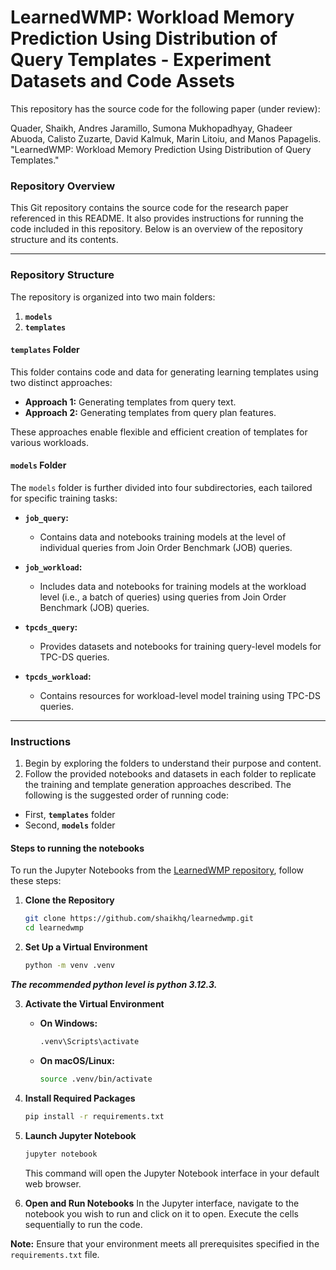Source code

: # LearnedWMP: Workload Memory Prediction Using Distribution of Query Templates - Experiment Datasets and Code Assets

This repository has the source code for the following paper (under review):

Quader, Shaikh, Andres Jaramillo, Sumona Mukhopadhyay, Ghadeer Abuoda, Calisto Zuzarte, David Kalmuk, Marin Litoiu, and Manos Papagelis. "LearnedWMP: Workload Memory Prediction Using Distribution of Query Templates."

### Repository Overview

This Git repository contains the source code for the research paper referenced in this README. It also provides instructions for running the code included in this repository. Below is an overview of the repository structure and its contents.

---

### Repository Structure

The repository is organized into two main folders: 

1. **`models`**  
2. **`templates`**

#### **`templates` Folder**
This folder contains code and data for generating learning templates using two distinct approaches:  

- **Approach 1:** Generating templates from query text.  
- **Approach 2:** Generating templates from query plan features.  

These approaches enable flexible and efficient creation of templates for various workloads.

#### **`models` Folder**
The `models` folder is further divided into four subdirectories, each tailored for specific training tasks:  

- **`job_query`:**  
  - Contains data and notebooks training models at the level of individual queries from Join Order Benchmark (JOB) queries.  

- **`job_workload`:**  
  - Includes data and notebooks for training models at the workload level (i.e., a batch of queries) using queries from Join Order Benchmark (JOB) queries.  

- **`tpcds_query`:**  
  - Provides datasets and notebooks for training query-level models for TPC-DS queries.  

- **`tpcds_workload`:**  
  - Contains resources for workload-level model training using TPC-DS queries.  

---

### Instructions

1. Begin by exploring the folders to understand their purpose and content.  
2. Follow the provided notebooks and datasets in each folder to replicate the training and template generation approaches described. The following is the suggested order of running code:
- First, **`templates`** folder 
- Second, **`models`** folder

#### Steps to running the notebooks

To run the Jupyter Notebooks from the [LearnedWMP repository](https://github.com/shaikhq/learnedwmp), follow these steps:

1. **Clone the Repository**
   ```bash
   git clone https://github.com/shaikhq/learnedwmp.git
   cd learnedwmp
   ```

2. **Set Up a Virtual Environment**
   ```bash
   python -m venv .venv
   ```
***The recommended python level is python 3.12.3.***

3. **Activate the Virtual Environment**
   - **On Windows:**
     ```bash
     .venv\Scripts\activate
     ```
   - **On macOS/Linux:**
     ```bash
     source .venv/bin/activate
     ```

4. **Install Required Packages**
   ```bash
   pip install -r requirements.txt
   ```

5. **Launch Jupyter Notebook**
   ```bash
   jupyter notebook
   ```
   This command will open the Jupyter Notebook interface in your default web browser.

6. **Open and Run Notebooks**
   In the Jupyter interface, navigate to the notebook you wish to run and click on it to open. Execute the cells sequentially to run the code.

**Note:**
Ensure that your environment meets all prerequisites specified in the `requirements.txt` file.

◆ INSTRUCTIONS FOR THE TASK ◆
Any picture in the material is to be dropped; the rest is repeated exactly.

◆ EXERCISE OUTPUT ◆
Source code

: # LearnedWMP: Workload Memory Prediction Using Distribution of Query Templates - Experiment Datasets and Code Assets

This repository has the source code for the following paper (under review):

Quader, Shaikh, Andres Jaramillo, Sumona Mukhopadhyay, Ghadeer Abuoda, Calisto Zuzarte, David Kalmuk, Marin Litoiu, and Manos Papagelis. "LearnedWMP: Workload Memory Prediction Using Distribution of Query Templates."

### Repository Overview

This Git repository contains the source code for the research paper referenced in this README. It also provides instructions for running the code included in this repository. Below is an overview of the repository structure and its contents.

---

### Repository Structure

The repository is organized into two main folders: 

1. **`models`**  
2. **`templates`**

#### **`templates` Folder**
This folder contains code and data for generating learning templates using two distinct approaches:  

- **Approach 1:** Generating templates from query text.  
- **Approach 2:** Generating templates from query plan features.  

These approaches enable flexible and efficient creation of templates for various workloads.

#### **`models` Folder**
The `models` folder is further divided into four subdirectories, each tailored for specific training tasks:  

- **`job_query`:**  
  - Contains data and notebooks training models at the level of individual queries from Join Order Benchmark (JOB) queries.  

- **`job_workload`:**  
  - Includes data and notebooks for training models at the workload level (i.e., a batch of queries) using queries from Join Order Benchmark (JOB) queries.  

- **`tpcds_query`:**  
  - Provides datasets and notebooks for training query-level models for TPC-DS queries.  

- **`tpcds_workload`:**  
  - Contains resources for workload-level model training using TPC-DS queries.  

---

### Instructions

1. Begin by exploring the folders to understand their purpose and content.  
2. Follow the provided notebooks and datasets in each folder to replicate the training and template generation approaches described. The following is the suggested order of running code:
- First, **`templates`** folder 
- Second, **`models`** folder

#### Steps to running the notebooks

To run the Jupyter Notebooks from the [LearnedWMP repository](https://github.com/shaikhq/learnedwmp), follow these steps:

1. **Clone the Repository**
   ```bash
   git clone https://github.com/shaikhq/learnedwmp.git
   cd learnedwmp
   ```

2. **Set Up a Virtual Environment**
   ```bash
   python -m venv .venv
   ```
***The recommended python level is python 3.12.3.***

3. **Activate the Virtual Environment**
   - **On Windows:**
     ```bash
     .venv\Scripts\activate
     ```
   - **On macOS/Linux:**
     ```bash
     source .venv/bin/activate
     ```

4. **Install Required Packages**
   ```bash
   pip install -r requirements.txt
   ```

5. **Launch Jupyter Notebook**
   ```bash
   jupyter notebook
   ```
   This command will open the Jupyter Notebook interface in your default web browser.

6. **Open and Run Notebooks**
   In the Jupyter interface, navigate to the notebook you wish to run and click on it to open. Execute the cells sequentially to run the code.

**Note:**
Ensure that your environment meets all prerequisites specified in the `requirements.txt` file.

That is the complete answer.